Office Sector Future Still Murky
CommercialEdge, Santa Barbara, Calif., said the office sector’s future remains murky, even more than two years after the COVID-19 pandemic started.
“While vaccines and treatments have moved the disease from pandemic to endemic, many workers and firms have become accustomed to remote and hybrid work setups,” CommercialEdge said in its June National Office Report.
A recent report from Pew Research, Washington, D.C., found 60 percent of office workers with jobs that can be done from home say they would prefer to work from home most or all of the time. Office occupancy rates have plateaued at 43 to 44 percent for nearly two months, suggesting that level could become the new normal, said office security company Kastle Systems, Falls Church, Va.
“The ongoing nature of the disease as well as employee pushback against some corporate announcements has led to a year of stop-and-start return-to-office plans,” CommercialEdge noted. “Tech giants like Google, Amazon and Apple have announced and altered return-to-office policies multiple times over the past year but seem set to adopt permanent hybrid work strategies. Many other companies, aware of a historically tight labor market, are taking a similar tack and resisting issuing forceful demands when trying to bring workers back.”

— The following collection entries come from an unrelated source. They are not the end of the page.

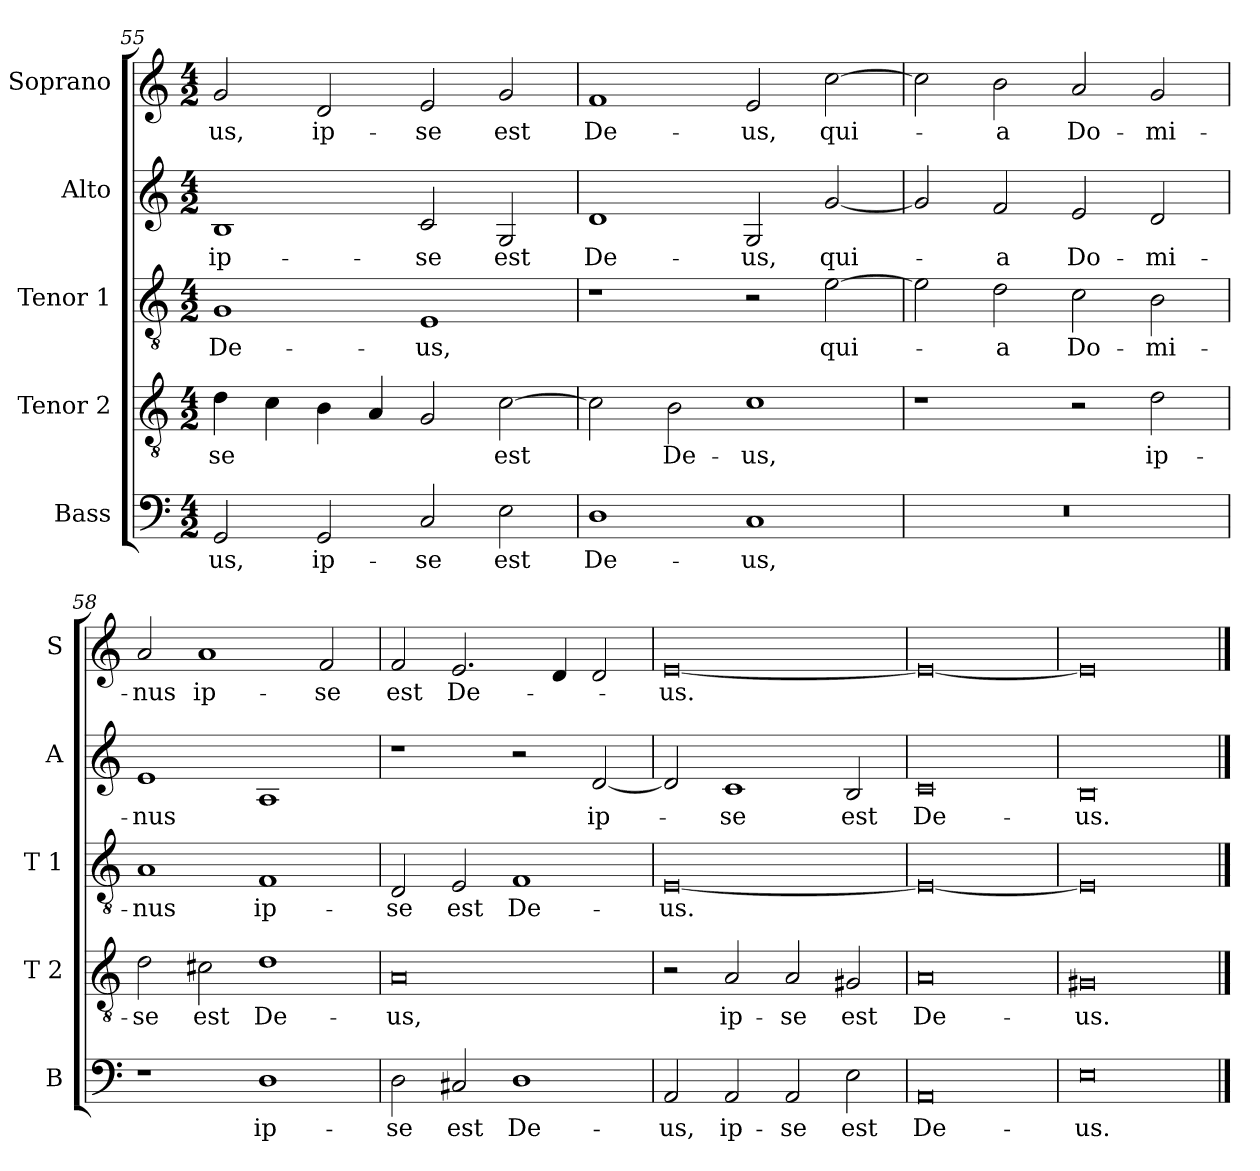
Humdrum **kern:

**kern	**text	**kern	**text	**kern	**text	**kern	**text	**kern	**text
*part5	*part5	*part4	*part4	*part3	*part3	*part2	*part2	*part1	*part1
*staff5	*staff5	*staff4	*staff4	*staff3	*staff3	*staff2	*staff2	*staff1	*staff1
*I"Bass	*	*I"Tenor 2	*	*I"Tenor 1	*	*I"Alto	*	*I"Soprano	*
*I'B	*	*I'T 2	*	*I'T 1	*	*I'A	*	*I'S	*
*clefF4	*	*clefGv2	*	*clefGv2	*	*clefG2	*	*clefG2	*
*k[]	*	*k[]	*	*k[]	*	*k[]	*	*k[]	*
*C:	*	*C:	*	*C:	*	*C:	*	*C:	*
*M4/2	*	*M4/2	*	*M4/2	*	*M4/2	*	*M4/2	*
=55	=55	=55	=55	=55	=55	=55	=55	=55	=55
!	!LO:LY:b	!	!LO:LY:b	!	!LO:LY:b	!	!LO:LY:b	!	!LO:LY:b
2GG/	-us,	4d\	-se	1G	De-	1B	ip-	2g/	-us,
.	.	4c\	.	.	.	.	.	.	.
!	!LO:LY:b	!	!	!	!	!	!	!	!LO:LY:b
2GG/	ip-	4B\	.	.	.	.	.	2d/	ip-
.	.	4A/	.	.	.	.	.	.	.
!	!LO:LY:b	!	!	!	!LO:LY:b	!	!LO:LY:b	!	!LO:LY:b
2C/	-se	2G/	.	1E	-us,	2c/	-se	2e/	-se
!	!LO:LY:b	!	!LO:LY:b	!	!	!	!LO:LY:b	!	!LO:LY:b
2E\	est	[2c\	est	.	.	2G/	est	2g/	est
=56	=56	=56	=56	=56	=56	=56	=56	=56	=56
!	!LO:LY:b	!	!	!	!	!	!LO:LY:b	!	!LO:LY:b
1D	De-	2c\]	.	1r	.	1d	De-	1f	De-
!	!	!	!LO:LY:b	!	!	!	!	!	!
.	.	2B\	De-	.	.	.	.	.	.
!	!LO:LY:b	!	!LO:LY:b	!	!	!	!LO:LY:b	!	!LO:LY:b
1C	-us,	1c	-us,	2r	.	2G/	-us,	2e/	-us,
!	!	!	!	!	!LO:LY:b	!	!LO:LY:b	!	!LO:LY:b
.	.	.	.	[2e\	qui-	[2g/	qui-	[2cc\	qui-
!!LO:LB:g=z
=57	=57	=57	=57	=57	=57	=57	=57	=57	=57
0r	.	1r	.	2e\]	.	2g/]	.	2cc\]	.
!	!	!	!	!	!LO:LY:b	!	!LO:LY:b	!	!LO:LY:b
.	.	.	.	2d\	-a	2f/	-a	2b\	-a
!	!	!	!	!	!LO:LY:b	!	!LO:LY:b	!	!LO:LY:b
.	.	2r	.	2c\	Do-	2e/	Do-	2a/	Do-
!	!	!	!LO:LY:b	!	!LO:LY:b	!	!LO:LY:b	!	!LO:LY:b
.	.	2d\	ip-	2B\	-mi-	2d/	-mi-	2g/	-mi-
=58	=58	=58	=58	=58	=58	=58	=58	=58	=58
!	!	!	!LO:LY:b	!	!LO:LY:b	!	!LO:LY:b	!	!LO:LY:b
1r	.	2d\	-se	1A	-nus	1e	-nus	2a/	-nus
!	!	!	!LO:LY:b	!	!	!	!	!	!LO:LY:b
.	.	2c#X\	est	.	.	.	.	1a	ip-
!	!LO:LY:b	!	!LO:LY:b	!	!LO:LY:b	!	!	!	!
1D	ip-	1d	De-	1F	ip-	1A	.	.	.
!	!	!	!	!	!	!	!	!	!LO:LY:b
.	.	.	.	.	.	.	.	2f/	-se
=59	=59	=59	=59	=59	=59	=59	=59	=59	=59
!	!LO:LY:b	!	!LO:LY:b	!	!LO:LY:b	!	!	!	!LO:LY:b
2D\	-se	0A	-us,	2D/	-se	1r	.	2f/	est
!	!LO:LY:b	!	!	!	!LO:LY:b	!	!	!	!LO:LY:b
2C#X/	est	.	.	2E/	est	.	.	2.e/	De-
!	!LO:LY:b	!	!	!	!LO:LY:b	!	!	!	!
1D	De-	.	.	1F	De-	2r	.	.	.
.	.	.	.	.	.	.	.	4d/	.
!	!	!	!	!	!	!	!LO:LY:b	!	!
.	.	.	.	.	.	[2d/	ip-	2d/	.
=60	=60	=60	=60	=60	=60	=60	=60	=60	=60
!	!LO:LY:b	!	!	!	!LO:LY:b	!	!	!	!LO:LY:b
2AA/	-us,	2r	.	[0E	-us.	2d/]	.	[0e	-us.
!	!LO:LY:b	!	!LO:LY:b	!	!	!	!LO:LY:b	!	!
2AA/	ip-	2A/	ip-	.	.	1c	-se	.	.
!	!LO:LY:b	!	!LO:LY:b	!	!	!	!	!	!
2AA/	-se	2A/	-se	.	.	.	.	.	.
!	!LO:LY:b	!	!LO:LY:b	!	!	!	!LO:LY:b	!	!
2E\	est	2G#X/	est	.	.	2B/	est	.	.
=61	=61	=61	=61	=61	=61	=61	=61	=61	=61
!	!LO:LY:b	!	!LO:LY:b	!	!	!	!LO:LY:b	!	!
0AA	De-	0A	De-	0E_	.	0c	De-	0e_	.
=62	=62	=62	=62	=62	=62	=62	=62	=62	=62
!	!LO:LY:b	!	!LO:LY:b	!	!	!	!LO:LY:b	!	!
0E	-us.	0G#X	-us.	0E]	.	0B	-us.	0e]	.
==	==	==	==	==	==	==	==	==	==
*-	*-	*-	*-	*-	*-	*-	*-	*-	*-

The inflation rate and increasing as prices could make it harder for employers to get employees back to the office, the report said. “Inflation is at levels not seen in 40 years and the national average price of a gallon of gas recently hit $5 for the first time ever,” CommercialEdge said. “Not only will getting to the office be more expensive than ever for workers but so will ancillary expenses such as coffee and lunch. Employees that are required to return to the office will need to feel like the time and money spent on a trip is worthwhile.”
Inflation could also affect the transaction market, CommercialEdge said. Office deals could increase as investors look to lock in today’s interest rates due to strong indications that the Federal Reserve will raise rates multiple times in the next year. “However, inflation and anticipated rate hikes represent another headwind in a market full of uncertainty, which could depress investor enthusiasm,” the report said.